I am going to visit the last judo school in my area,i hope it will be a good school,i was talking to my son"s BJJ teacher about me getting into judo.He told me at my age i should look into aikido at my age.Iam 49 years old just turned 49,in fairly good shape 5' 10" 230,about 6 months ago i did a form of japanese karate,i would run out of gas sooner than the younger people ,but i could spar and win with guys much higher in rank.I think because i was a boxer for a couple of years in high school and still have those skills after all the years.Do you think 49 is too old to get started in judo?i care nothing  about compition,the school told me they are a tradional judo school,and teach it as a art not a sport.Do you think i should look into aikido for someone at my age?i know little to nothing about aikido.Love to hear any advice you guys and gals that do  judo have to say,
thanks,
james


----------



## Happy-Papi (Aug 13, 2013)

jwmims said:


> I am going to visit the last judo school in my area,i hope it will be a good school,i was talking to my son"s BJJ teacher about me getting into judo.He told me at my age i should look into aikido at my age.Iam 49 years old just turned 49,in fairly good shape 5' 10" 230,about 6 months ago i did a form of japanese karate,i would run out of gas sooner than the younger people ,but i could spar and win with guys much higher in rank.I think because i was a boxer for a couple of years in high school and still have those skills after all the years.Do you think 49 is too old to get started in judo?i care nothing  about compition,the school told me they are a tradional judo school,and teach it as a art not a sport.Do you think i should look into aikido for someone at my age?i know little to nothing about aikido.Love to hear any advice you guys and gals that do  judo have to say,
> thanks,
> james



Hi jwmims,
I just called a friend who is a judo instructor for your question and he said that they have 2 new members who are in their mid 50s.
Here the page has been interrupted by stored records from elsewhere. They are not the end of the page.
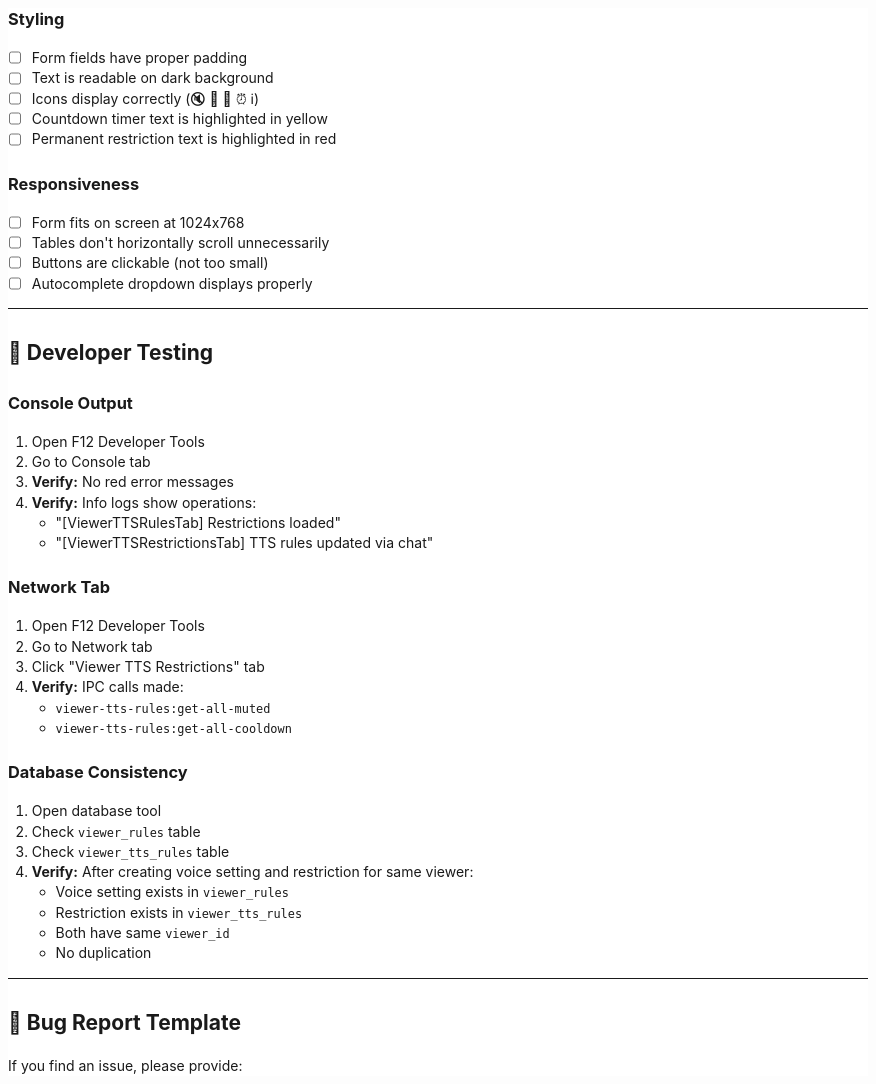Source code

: ### Styling
- [ ] Form fields have proper padding
- [ ] Text is readable on dark background
- [ ] Icons display correctly (🔇 🔐 👤 ⏰ ℹ️)
- [ ] Countdown timer text is highlighted in yellow
- [ ] Permanent restriction text is highlighted in red

### Responsiveness
- [ ] Form fits on screen at 1024x768
- [ ] Tables don't horizontally scroll unnecessarily
- [ ] Buttons are clickable (not too small)
- [ ] Autocomplete dropdown displays properly

---

## 🔧 Developer Testing

### Console Output
1. Open F12 Developer Tools
2. Go to Console tab
3. **Verify:** No red error messages
4. **Verify:** Info logs show operations:
   - "[ViewerTTSRulesTab] Restrictions loaded"
   - "[ViewerTTSRestrictionsTab] TTS rules updated via chat"

### Network Tab
1. Open F12 Developer Tools
2. Go to Network tab
3. Click "Viewer TTS Restrictions" tab
4. **Verify:** IPC calls made:
   - `viewer-tts-rules:get-all-muted`
   - `viewer-tts-rules:get-all-cooldown`

### Database Consistency
1. Open database tool
2. Check `viewer_rules` table
3. Check `viewer_tts_rules` table
4. **Verify:** After creating voice setting and restriction for same viewer:
   - Voice setting exists in `viewer_rules`
   - Restriction exists in `viewer_tts_rules`
   - Both have same `viewer_id`
   - No duplication

---

## 🐛 Bug Report Template

If you find an issue, please provide:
Their sons are his students and the dads decided that they should join in. One of the dads has a black belt in judo during his Jr. high school days and stopped. The other dad is a total judo newbie. I also called a friend who is doing Aikido and he told me that they too have a newbie who is in his late 40s and is doing great.

Both comments I got was positive. The black belt didn't have problems returning to judo since he knows how the system goes. The newbies are the ones that are showing most promising results. They both shed lots of weight and looks more defined. The judo newbie had problems with keeping up during exercise but was in pace after a month. He also experience some knee problems during the first days but after shedding some weight and training, his knees got better. 
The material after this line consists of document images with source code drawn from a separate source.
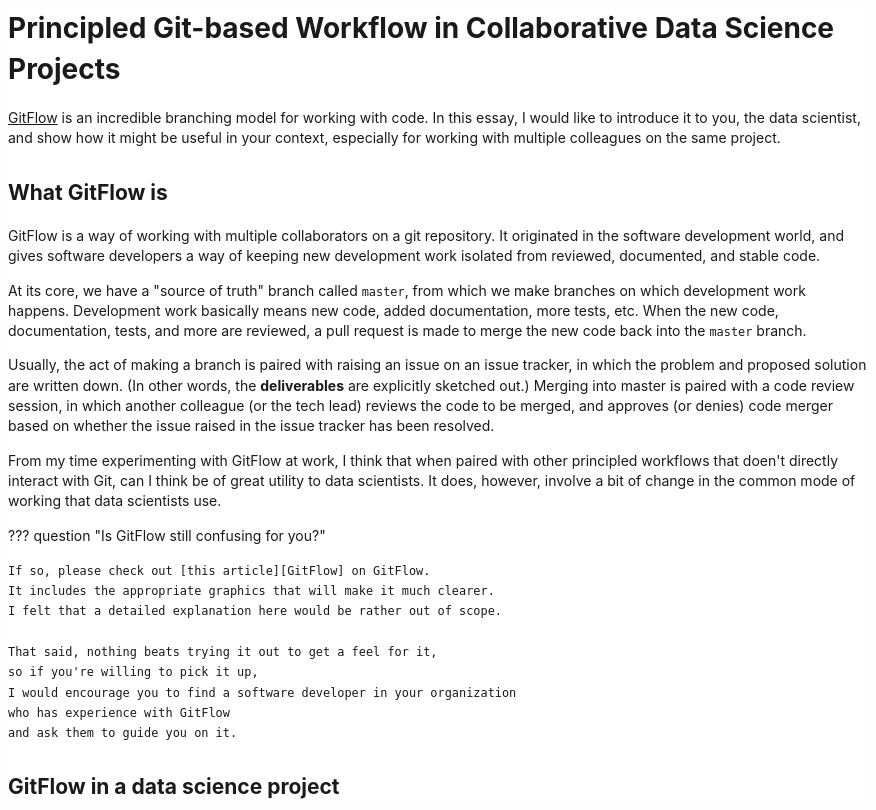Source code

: # Principled Git-based Workflow in Collaborative Data Science Projects

[GitFlow] is an incredible branching model for working with code.
In this essay, I would like to introduce it to you, the data scientist,
and show how it might be useful in your context,
especially for working with multiple colleagues on the same project.

[GitFlow]: https://datasift.github.io/gitflow/IntroducingGitFlow.html

## What GitFlow is

GitFlow is a way of working with multiple collaborators on a git repository.
It originated in the software development world,
and gives software developers a way of keeping new development work
isolated from reviewed, documented, and stable code.

At its core, we have a "source of truth" branch called `master`,
from which we make branches on which development work happens.
Development work basically means new code,
added documentation,
more tests, etc.
When the new code, documentation, tests, and more are reviewed,
a pull request is made to merge the new code back into the `master` branch.

Usually, the act of making a branch
is paired with raising an issue on an issue tracker,
in which the problem and proposed solution are written down.
(In other words, the **deliverables** are explicitly sketched out.)
Merging into master is paired with a code review session,
in which another colleague (or the tech lead) reviews the code to be merged,
and approves (or denies) code merger
based on whether the issue raised in the issue tracker has been resolved.

From my time experimenting with GitFlow at work,
I think that when paired with other principled workflows
that doen't directly interact with Git,
can I think be of great utility to data scientists.
It does, however, involve a bit of change in the common mode of working
that data scientists use.

??? question "Is GitFlow still confusing for you?"

    If so, please check out [this article][GitFlow] on GitFlow.
    It includes the appropriate graphics that will make it much clearer.
    I felt that a detailed explanation here would be rather out of scope.

    That said, nothing beats trying it out to get a feel for it,
    so if you're willing to pick it up,
    I would encourage you to find a software developer in your organization
    who has experience with GitFlow
    and ask them to guide you on it.

## GitFlow in a data science project


[code-review]: /workflow/code-review/
[Binder]: https://mybinder.org/
[patreon]: https://patreon.com/ericmjl
[tinyletter]: https://tinyletter.com/ericmjl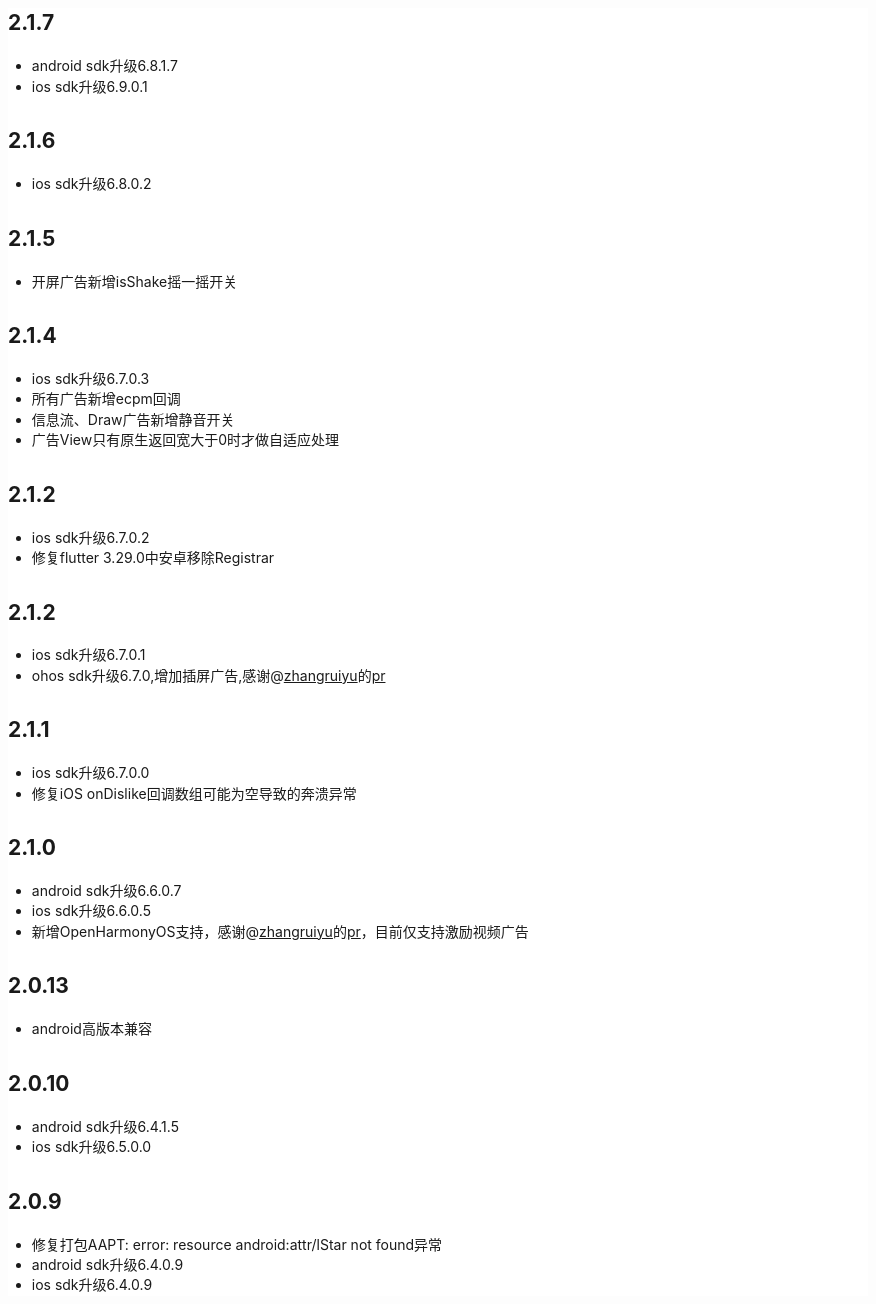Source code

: ## 2.1.7
* android sdk升级6.8.1.7
* ios sdk升级6.9.0.1

## 2.1.6
* ios sdk升级6.8.0.2

## 2.1.5
* 开屏广告新增isShake摇一摇开关

## 2.1.4
* ios sdk升级6.7.0.3
* 所有广告新增ecpm回调
* 信息流、Draw广告新增静音开关
* 广告View只有原生返回宽大于0时才做自适应处理

## 2.1.2
* ios sdk升级6.7.0.2
* 修复flutter 3.29.0中安卓移除Registrar

## 2.1.2
* ios sdk升级6.7.0.1
* ohos sdk升级6.7.0,增加插屏广告,感谢@[zhangruiyu](https://github.com/zhangruiyu)的[pr](https://github.com/gstory0404/flutter_unionad/pull/149)

## 2.1.1
* ios sdk升级6.7.0.0
* 修复iOS onDislike回调数组可能为空导致的奔溃异常

## 2.1.0
* android sdk升级6.6.0.7
* ios sdk升级6.6.0.5
* 新增OpenHarmonyOS支持，感谢@[zhangruiyu](https://github.com/zhangruiyu)的[pr](https://github.com/gstory0404/flutter_unionad/pull/142)，目前仅支持激励视频广告

## 2.0.13
* android高版本兼容

## 2.0.10
* android sdk升级6.4.1.5
* ios sdk升级6.5.0.0

## 2.0.9
* 修复打包AAPT: error: resource android:attr/lStar not found异常
* android sdk升级6.4.0.9
* ios sdk升级6.4.0.9
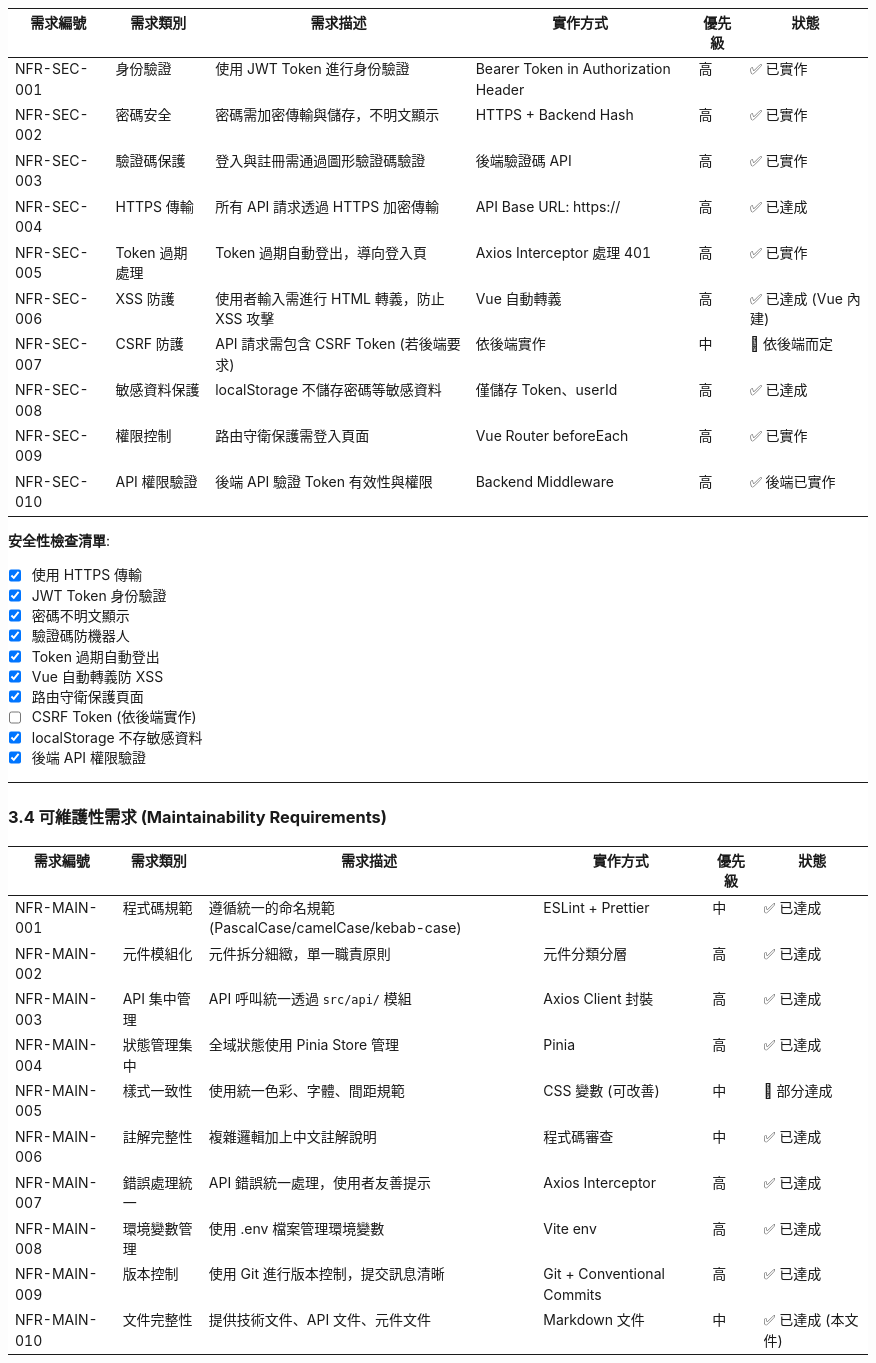 | 需求編號 | 需求類別 | 需求描述 | 實作方式 | 優先級 | 狀態 |
|---------|---------|---------|---------|--------|------|
| NFR-SEC-001 | 身份驗證 | 使用 JWT Token 進行身份驗證 | Bearer Token in Authorization Header | 高 | ✅ 已實作 |
| NFR-SEC-002 | 密碼安全 | 密碼需加密傳輸與儲存，不明文顯示 | HTTPS + Backend Hash | 高 | ✅ 已實作 |
| NFR-SEC-003 | 驗證碼保護 | 登入與註冊需通過圖形驗證碼驗證 | 後端驗證碼 API | 高 | ✅ 已實作 |
| NFR-SEC-004 | HTTPS 傳輸 | 所有 API 請求透過 HTTPS 加密傳輸 | API Base URL: https:// | 高 | ✅ 已達成 |
| NFR-SEC-005 | Token 過期處理 | Token 過期自動登出，導向登入頁 | Axios Interceptor 處理 401 | 高 | ✅ 已實作 |
| NFR-SEC-006 | XSS 防護 | 使用者輸入需進行 HTML 轉義，防止 XSS 攻擊 | Vue 自動轉義 | 高 | ✅ 已達成 (Vue 內建) |
| NFR-SEC-007 | CSRF 防護 | API 請求需包含 CSRF Token (若後端要求) | 依後端實作 | 中 | 🔄 依後端而定 |
| NFR-SEC-008 | 敏感資料保護 | localStorage 不儲存密碼等敏感資料 | 僅儲存 Token、userId | 高 | ✅ 已達成 |
| NFR-SEC-009 | 權限控制 | 路由守衛保護需登入頁面 | Vue Router beforeEach | 高 | ✅ 已實作 |
| NFR-SEC-010 | API 權限驗證 | 後端 API 驗證 Token 有效性與權限 | Backend Middleware | 高 | ✅ 後端已實作 |

**安全性檢查清單**:

- [x] 使用 HTTPS 傳輸
- [x] JWT Token 身份驗證
- [x] 密碼不明文顯示
- [x] 驗證碼防機器人
- [x] Token 過期自動登出
- [x] Vue 自動轉義防 XSS
- [x] 路由守衛保護頁面
- [ ] CSRF Token (依後端實作)
- [x] localStorage 不存敏感資料
- [x] 後端 API 權限驗證

---

### 3.4 可維護性需求 (Maintainability Requirements)

| 需求編號 | 需求類別 | 需求描述 | 實作方式 | 優先級 | 狀態 |
|---------|---------|---------|---------|--------|------|
| NFR-MAIN-001 | 程式碼規範 | 遵循統一的命名規範 (PascalCase/camelCase/kebab-case) | ESLint + Prettier | 中 | ✅ 已達成 |
| NFR-MAIN-002 | 元件模組化 | 元件拆分細緻，單一職責原則 | 元件分類分層 | 高 | ✅ 已達成 |
| NFR-MAIN-003 | API 集中管理 | API 呼叫統一透過 `src/api/` 模組 | Axios Client 封裝 | 高 | ✅ 已達成 |
| NFR-MAIN-004 | 狀態管理集中 | 全域狀態使用 Pinia Store 管理 | Pinia | 高 | ✅ 已達成 |
| NFR-MAIN-005 | 樣式一致性 | 使用統一色彩、字體、間距規範 | CSS 變數 (可改善) | 中 | 🔄 部分達成 |
| NFR-MAIN-006 | 註解完整性 | 複雜邏輯加上中文註解說明 | 程式碼審查 | 中 | ✅ 已達成 |
| NFR-MAIN-007 | 錯誤處理統一 | API 錯誤統一處理，使用者友善提示 | Axios Interceptor | 高 | ✅ 已達成 |
| NFR-MAIN-008 | 環境變數管理 | 使用 .env 檔案管理環境變數 | Vite env | 高 | ✅ 已達成 |
| NFR-MAIN-009 | 版本控制 | 使用 Git 進行版本控制，提交訊息清晰 | Git + Conventional Commits | 高 | ✅ 已達成 |
| NFR-MAIN-010 | 文件完整性 | 提供技術文件、API 文件、元件文件 | Markdown 文件 | 中 | ✅ 已達成 (本文件) |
Both instructors said that age is not a problem if they really want to train. They just keep their students training based upon their performance and slowly progress. 

Personally I can't decide on which art is better for you. Both arts are good. You will get thrown, slammed, twisted and choked in both arts and it's all up to your preference. Personally I think judo will be a more challenge especially during randori/sparring because many judokas are bigger especially the high school and college kids. Sometime I visit different dojos to see my friends and the way I see it is if I want to do cardio, full contact karate is best. Strength training judo is best and aikido is in the middle. If you like mid-air grappling, aikido is best. If you like slamming then judo if fun. 

Hope this helps


----------



## jwmims (Aug 13, 2013)

thanks so much for the help and great advice,i am going to give judo a go.If for some  reason i cant do it,i will look into aikido.
thanks very much,
james


----------